What is expected: Find where "getragen wird." occurs in the data below, and retype that line and every later line exactly.

[Transcribed page contents]
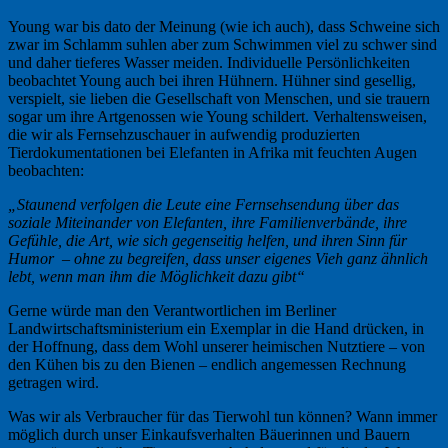
Young war bis dato der Meinung (wie ich auch), dass Schweine sich
zwar im Schlamm suhlen aber zum Schwimmen viel zu schwer sind
und daher tieferes Wasser meiden. Individuelle Persönlichkeiten
beobachtet Young auch bei ihren Hühnern. Hühner sind gesellig,
verspielt, sie lieben die Gesellschaft von Menschen, und sie trauern
sogar um ihre Artgenossen wie Young schildert. Verhaltensweisen,
die wir als Fernsehzuschauer in aufwendig produzierten
Tierdokumentationen bei Elefanten in Afrika mit feuchten Augen
beobachten:
„Staunend verfolgen die Leute eine Fernsehsendung über das
soziale Miteinander von Elefanten, ihre Familienverbände, ihre
Gefühle, die Art, wie sich gegenseitig helfen, und ihren Sinn für
Humor – ohne zu begreifen, dass unser eigenes Vieh ganz ähnlich
lebt, wenn man ihm die Möglichkeit dazu gibt“
Gerne würde man den Verantwortlichen im Berliner
Landwirtschaftsministerium ein Exemplar in die Hand drücken, in
der Hoffnung, dass dem Wohl unserer heimischen Nutztiere – von
den Kühen bis zu den Bienen – endlich angemessen Rechnung
getragen wird.
Was wir als Verbraucher für das Tierwohl tun können? Wann immer
möglich durch unser Einkaufsverhalten Bäuerinnen und Bauern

Answer to this task:
getragen wird.
Was wir als Verbraucher für das Tierwohl tun können? Wann immer
möglich durch unser Einkaufsverhalten Bäuerinnen und Bauern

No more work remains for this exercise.